Boyd and Nancy Wilson).

While Tribe stresses coming out as spiritually significant

conversion, it also takes up the concern for community and communal memory,

as the subtitle states. Ritley picks up on a theme promoted by Yale Professor

John Boswell, who died of AIDS in late 1994. The gay community does not have

a communal memory of a past; it must begin constructing one immediately.

Ritley writes, “we may be born into the tribe, but we are not raised in it

. . . . We must tell the stories, weave the legends, paint the icons of another

family of saints whose lives will give us light . . . . This is the . . .

essential ministry of gay-to-gay, the only way in which, some day, we will

be able to make God’s gay children free.”

Jim Papp reiterates Ritley’s argument with his own analogy, “Ritley seems

to say that a chosen tribe of God justifies itself by proving they are chosen

by creating their own history. Just as in the Jewish tradition the stories

[of Passover] are part of the whole rite, as are the asking of questions — ‘Why

do we celebrate this?’ — we, too, must create our own stories about our own

heroes, saints, and martyrs.”

Tribe is also a book with tears. Tears of anguish, tears of recognition,

tears of relief, and tears of joy. The book begins with a quote from Judy

Grahn’s Another Mother Tongue: “The day I saw a poster declaring the

existence of an organization of Gay American Indians, I put my face into

my hands and sobbed with relief. . . . Gay is a universal quality . . . like

predicting the weather.” But, Tribe ends with tears as well. The last

section of the book harkens back to Ritley’s days in Islam as she weaves

in allegorical language the story of Hashad the Fool.

Hashad joins a Caravan which is crossing the sands. He awakens one night

to discover a fire in the inn where the Caravan is staying. He rushes in

and out of the fire and finds the Master of the Caravan, who weeps with pain

for the members of his caravan who are unaccounted for. But Hashad knows

where they are, and leads the Master to them, passing again through the fire.

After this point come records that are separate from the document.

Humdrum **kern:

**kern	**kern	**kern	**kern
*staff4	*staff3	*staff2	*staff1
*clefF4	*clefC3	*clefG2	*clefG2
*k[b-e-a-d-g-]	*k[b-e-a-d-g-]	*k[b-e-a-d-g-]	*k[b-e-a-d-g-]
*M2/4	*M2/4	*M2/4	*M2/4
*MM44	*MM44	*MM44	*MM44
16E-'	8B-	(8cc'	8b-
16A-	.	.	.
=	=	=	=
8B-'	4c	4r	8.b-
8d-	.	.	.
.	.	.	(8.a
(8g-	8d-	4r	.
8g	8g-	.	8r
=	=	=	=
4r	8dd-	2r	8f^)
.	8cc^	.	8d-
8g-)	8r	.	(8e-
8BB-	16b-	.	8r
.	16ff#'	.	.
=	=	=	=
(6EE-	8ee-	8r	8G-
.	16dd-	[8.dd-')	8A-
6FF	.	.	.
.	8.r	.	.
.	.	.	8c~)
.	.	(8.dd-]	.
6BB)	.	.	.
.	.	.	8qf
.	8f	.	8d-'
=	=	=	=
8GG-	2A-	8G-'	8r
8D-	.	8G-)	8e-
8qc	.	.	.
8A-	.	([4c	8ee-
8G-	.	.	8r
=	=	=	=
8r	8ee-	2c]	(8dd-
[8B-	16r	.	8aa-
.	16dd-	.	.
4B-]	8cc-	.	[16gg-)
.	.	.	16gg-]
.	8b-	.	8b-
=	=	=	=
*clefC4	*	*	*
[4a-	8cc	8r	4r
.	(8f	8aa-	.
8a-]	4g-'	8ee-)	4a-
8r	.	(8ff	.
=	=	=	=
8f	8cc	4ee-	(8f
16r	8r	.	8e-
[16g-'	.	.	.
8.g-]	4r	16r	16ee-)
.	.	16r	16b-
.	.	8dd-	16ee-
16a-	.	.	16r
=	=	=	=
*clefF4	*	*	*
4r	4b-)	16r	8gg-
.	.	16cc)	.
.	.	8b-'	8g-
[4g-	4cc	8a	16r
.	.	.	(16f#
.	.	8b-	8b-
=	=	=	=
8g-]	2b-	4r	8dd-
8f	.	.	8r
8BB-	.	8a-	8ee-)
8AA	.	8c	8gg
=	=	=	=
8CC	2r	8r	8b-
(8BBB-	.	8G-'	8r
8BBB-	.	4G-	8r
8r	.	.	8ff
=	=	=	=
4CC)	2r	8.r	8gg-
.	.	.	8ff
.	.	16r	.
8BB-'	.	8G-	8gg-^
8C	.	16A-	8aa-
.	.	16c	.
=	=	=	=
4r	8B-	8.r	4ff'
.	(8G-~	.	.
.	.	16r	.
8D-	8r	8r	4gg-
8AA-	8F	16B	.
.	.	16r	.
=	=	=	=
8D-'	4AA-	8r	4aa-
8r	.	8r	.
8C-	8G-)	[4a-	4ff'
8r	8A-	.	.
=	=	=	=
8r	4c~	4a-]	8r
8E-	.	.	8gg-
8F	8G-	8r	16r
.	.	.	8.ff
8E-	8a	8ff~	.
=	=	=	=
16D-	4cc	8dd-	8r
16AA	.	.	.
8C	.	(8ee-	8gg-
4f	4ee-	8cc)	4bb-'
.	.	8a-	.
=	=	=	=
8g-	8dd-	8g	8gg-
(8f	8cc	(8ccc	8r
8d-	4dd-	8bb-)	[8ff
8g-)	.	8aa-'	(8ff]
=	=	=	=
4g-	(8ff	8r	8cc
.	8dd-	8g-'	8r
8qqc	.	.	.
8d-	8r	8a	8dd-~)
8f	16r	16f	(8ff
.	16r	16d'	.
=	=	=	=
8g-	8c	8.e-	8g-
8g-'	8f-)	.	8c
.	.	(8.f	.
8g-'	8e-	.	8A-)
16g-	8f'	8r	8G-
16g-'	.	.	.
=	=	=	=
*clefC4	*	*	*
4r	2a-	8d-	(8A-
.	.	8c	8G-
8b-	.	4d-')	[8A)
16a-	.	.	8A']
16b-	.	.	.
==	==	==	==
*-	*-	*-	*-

Ritley writes, “For it is this, you see, that Hashad the Fool was born for:

to place his hand in the hand of God, and to pass and repass and repass through

the fire, until the fire has lost its power to burn, and until he has learned

to dance in the fire — to dry the tears of God. . . . “We [gay men and women]

are all this Hashad . . . who begins the journey of his life without the

slightest recognition of where he is bound.”

Ritley declares that we did not chose the fire, but it is the only way through

to our freedom and the freedom of others still trapped inside. She concludes,

“We are God’s fools, God’s gay people, called to bear God company on this

impossible journey . . . God help us all.”